* _WORK REQUEST_:
Only what runs from the line with "Tradução de Raquel" to the final line of the records below should be given again, word for word.

_ _ _ _ _ _ _

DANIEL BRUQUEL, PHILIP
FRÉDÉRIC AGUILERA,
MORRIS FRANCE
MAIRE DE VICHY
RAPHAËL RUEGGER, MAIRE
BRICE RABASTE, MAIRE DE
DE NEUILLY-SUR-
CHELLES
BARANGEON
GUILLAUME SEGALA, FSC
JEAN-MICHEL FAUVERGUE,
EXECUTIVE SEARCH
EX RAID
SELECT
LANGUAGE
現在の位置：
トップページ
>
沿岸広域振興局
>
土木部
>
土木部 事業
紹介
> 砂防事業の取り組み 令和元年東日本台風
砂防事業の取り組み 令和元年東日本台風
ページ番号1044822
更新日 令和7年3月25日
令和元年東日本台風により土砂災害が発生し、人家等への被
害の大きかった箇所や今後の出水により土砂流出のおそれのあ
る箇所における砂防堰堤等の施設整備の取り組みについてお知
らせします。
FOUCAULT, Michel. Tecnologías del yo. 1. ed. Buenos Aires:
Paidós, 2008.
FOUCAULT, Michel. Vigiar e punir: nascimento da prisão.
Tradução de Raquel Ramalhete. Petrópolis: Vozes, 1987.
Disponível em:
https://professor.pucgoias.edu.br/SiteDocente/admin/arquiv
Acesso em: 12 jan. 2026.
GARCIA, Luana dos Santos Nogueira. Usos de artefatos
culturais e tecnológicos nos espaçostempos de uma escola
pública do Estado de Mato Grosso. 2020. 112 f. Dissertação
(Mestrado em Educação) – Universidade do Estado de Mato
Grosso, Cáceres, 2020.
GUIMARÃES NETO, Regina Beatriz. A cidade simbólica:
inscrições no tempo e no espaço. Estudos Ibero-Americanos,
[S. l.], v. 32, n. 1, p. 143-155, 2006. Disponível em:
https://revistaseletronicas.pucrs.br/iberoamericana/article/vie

_ _ _ _ _ _ _

* _EXERCISE SOLUTION_:
Tradução de Raquel Ramalhete. Petrópolis: Vozes, 1987.
Disponível em:
https://professor.pucgoias.edu.br/SiteDocente/admin/arquiv
Acesso em: 12 jan. 2026.
GARCIA, Luana dos Santos Nogueira. Usos de artefatos
culturais e tecnológicos nos espaçostempos de uma escola
pública do Estado de Mato Grosso. 2020. 112 f. Dissertação
(Mestrado em Educação) – Universidade do Estado de Mato
Grosso, Cáceres, 2020.
GUIMARÃES NETO, Regina Beatriz. A cidade simbólica:
inscrições no tempo e no espaço. Estudos Ibero-Americanos,
[S. l.], v. 32, n. 1, p. 143-155, 2006. Disponível em:
https://revistaseletronicas.pucrs.br/iberoamericana/article/vie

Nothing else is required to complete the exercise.